── Information provided ──

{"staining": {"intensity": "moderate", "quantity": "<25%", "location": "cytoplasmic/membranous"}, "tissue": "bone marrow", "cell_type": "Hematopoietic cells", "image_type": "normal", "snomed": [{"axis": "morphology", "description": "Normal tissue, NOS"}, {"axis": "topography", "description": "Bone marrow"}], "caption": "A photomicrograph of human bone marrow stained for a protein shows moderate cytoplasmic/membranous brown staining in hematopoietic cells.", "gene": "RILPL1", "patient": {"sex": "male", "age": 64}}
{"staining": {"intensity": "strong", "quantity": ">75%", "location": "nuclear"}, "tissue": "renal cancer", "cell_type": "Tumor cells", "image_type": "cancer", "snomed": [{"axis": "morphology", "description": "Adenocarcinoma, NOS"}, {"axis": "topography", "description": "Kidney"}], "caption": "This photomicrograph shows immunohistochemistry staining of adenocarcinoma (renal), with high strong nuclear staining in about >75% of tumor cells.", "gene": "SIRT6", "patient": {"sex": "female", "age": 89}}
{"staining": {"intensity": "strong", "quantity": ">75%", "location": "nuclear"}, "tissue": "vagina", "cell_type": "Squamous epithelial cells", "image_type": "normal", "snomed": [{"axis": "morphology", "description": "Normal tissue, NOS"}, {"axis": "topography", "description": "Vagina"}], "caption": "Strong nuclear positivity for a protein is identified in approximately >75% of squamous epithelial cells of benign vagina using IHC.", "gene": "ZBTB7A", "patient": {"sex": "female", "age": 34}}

───

» **What is being asked**: Every line of the data should be copied exactly.

» **Completed task**:
{"staining": {"intensity": "moderate", "quantity": "<25%", "location": "cytoplasmic/membranous"}, "tissue": "bone marrow", "cell_type": "Hematopoietic cells", "image_type": "normal", "snomed": [{"axis": "morphology", "description": "Normal tissue, NOS"}, {"axis": "topography", "description": "Bone marrow"}], "caption": "A photomicrograph of human bone marrow stained for a protein shows moderate cytoplasmic/membranous brown staining in hematopoietic cells.", "gene": "RILPL1", "patient": {"sex": "male", "age": 64}}
{"staining": {"intensity": "strong", "quantity": ">75%", "location": "nuclear"}, "tissue": "renal cancer", "cell_type": "Tumor cells", "image_type": "cancer", "snomed": [{"axis": "morphology", "description": "Adenocarcinoma, NOS"}, {"axis": "topography", "description": "Kidney"}], "caption": "This photomicrograph shows immunohistochemistry staining of adenocarcinoma (renal), with high strong nuclear staining in about >75% of tumor cells.", "gene": "SIRT6", "patient": {"sex": "female", "age": 89}}
{"staining": {"intensity": "strong", "quantity": ">75%", "location": "nuclear"}, "tissue": "vagina", "cell_type": "Squamous epithelial cells", "image_type": "normal", "snomed": [{"axis": "morphology", "description": "Normal tissue, NOS"}, {"axis": "topography", "description": "Vagina"}], "caption": "Strong nuclear positivity for a protein is identified in approximately >75% of squamous epithelial cells of benign vagina using IHC.", "gene": "ZBTB7A", "patient": {"sex": "female", "age": 34}}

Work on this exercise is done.